▸ **Task instructions**:
• a. In the article on Premier's profit, rewrite the stretch from "Premier said the" through "in share markets." so that "shopper confidence" takes the place of "consumer confidence".
• b. In the article on Premier's profit, which country will take over some of the company's sourcing from China?

▸ **Text for analysis**:
Premier, which owns Just Jeans, Portmans, and dotti, booked a 49 per cent fall in full year net profit to $40.5 million.

Net profit slumped as retailers struggled and the company incurred $11 million in one-off costs associated with a strategic review of its retail brands.

Premier said the very challenging retail environment and low levels of consumer confidence meant clothing and apparel sales were weak and the industry was forced to discount extensively.

Natural disasters in Queensland, Victoria and New Zealand had also made things difficult.

Premier Retail chief executive Mark McInnes said trading in the first six weeks of the new fiscal year, starting on July 31, had been very challenging as the economic environment and consumer confidence continued to deteriorate.

“People have actually got the money, employment is good, the savings rate is high, but there’s a fear and lack of confidence out there, and for discretionary retailers that is a real issue,” Mr Innes said on Monday.

Mr McInnes said the deterioration in August and early September was quick and surprising, and was because of the continuing European debt crisis and the decline in share markets.

There was also a lack of confidence in the current federal government arising from a carbon tax that no one could understand and a lack of clarity over “ridiculous” GST thresholds.

“A loss of international confidence and a loss of confidence in your own government means you save,” Mr McInnes said.

But he said Premier, which also owns Jay Jays, Jacqui E, Peter Alexander and the Smiggle stationery brand, was seeking to reinvigorate its product and brands and improve gross margins through better sourcing.

Premier would reduce the number of factories from which it sourced goods, transfer business to factories that made goods for lower prices and shift some sourcing from China to Bangladesh.

Mr McInnes said the Peter Alexander sleepwear stores and Smiggle stationery stores were performing well and that more stores under those brands were set to open.

Smiggle was performing very well in regional areas in Australia and also in Singapore, which had given the company great confidence about expanding the brand in Asia.

▸ **Exercise data**:
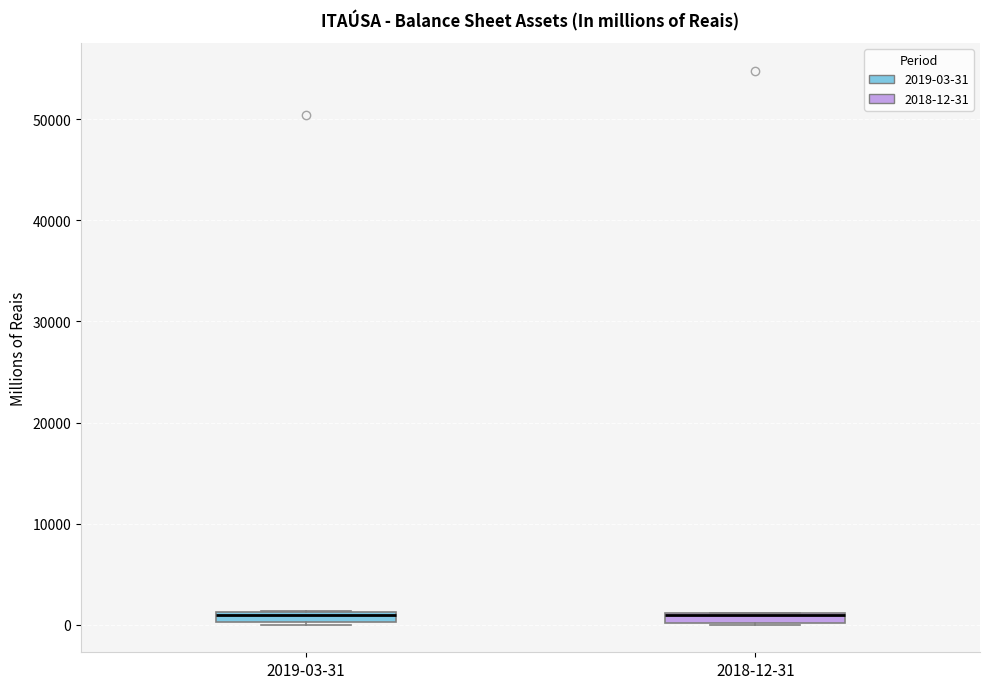

Where is the lower edge of the box for 2019-03-31 on the y-axis? The values are not printed on the chart, so give them approximately, as read against the axis.

0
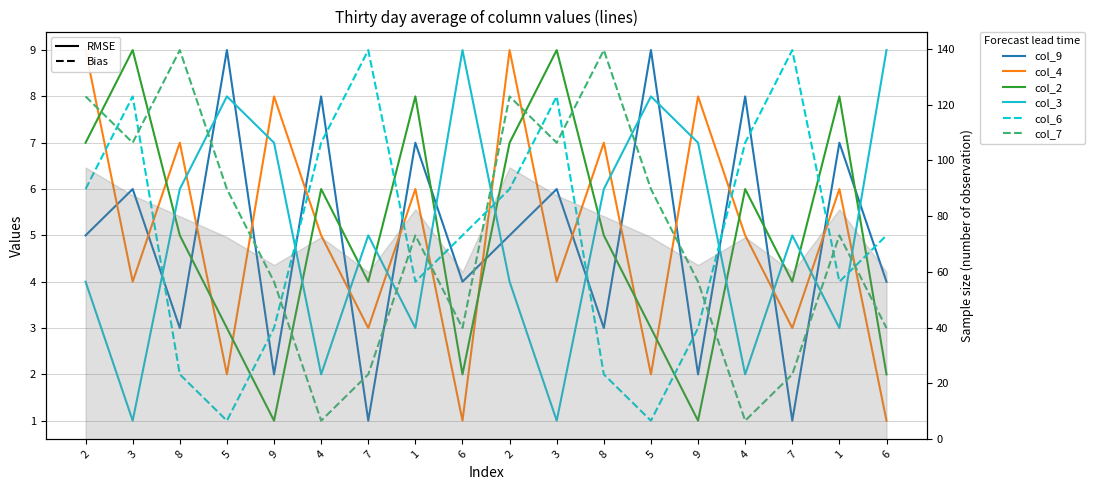

What is the greatest value displayed?

9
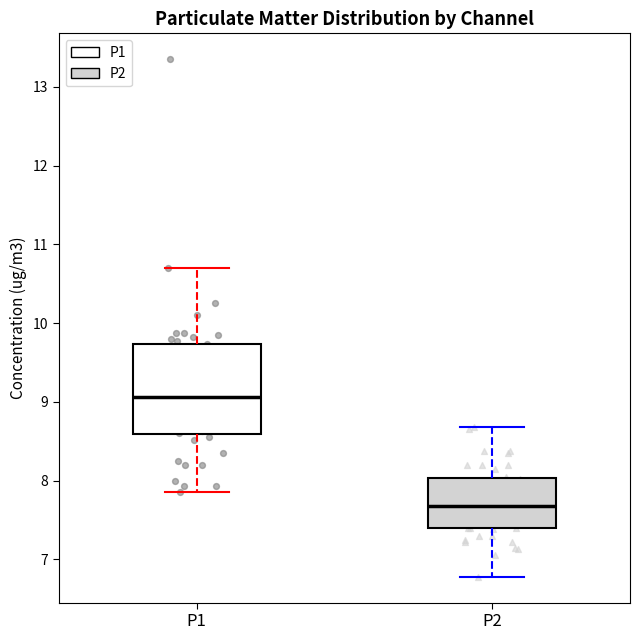

Reading left to right, read every box against the y-axis: the position of its median line, the range the box covers, and the ends of its whiskers. The values are not printed on the chart, so give them approximately, as read against the axis.

P1: median 9.1, box 8.6 to 9.7, whiskers 7.9 to 10.7
P2: median 7.7, box 7.4 to 8.0, whiskers 6.8 to 8.7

▸ **Written answers**:
• a.
Premier said the very challenging retail environment and low levels of shopper confidence meant clothing and apparel sales were weak and the industry was forced to discount extensively.

Natural disasters in Queensland, Victoria and New Zealand had also made things difficult.

Premier Retail chief executive Mark McInnes said trading in the first six weeks of the new fiscal year, starting on July 31, had been very challenging as the economic environment and shopper confidence continued to deteriorate.

“People have actually got the money, employment is good, the savings rate is high, but there’s a fear and lack of confidence out there, and for discretionary retailers that is a real issue,” Mr Innes said on Monday.

Mr McInnes said the deterioration in August and early September was quick and surprising, and was because of the continuing European debt crisis and the decline in share markets.

• b. Bangladesh.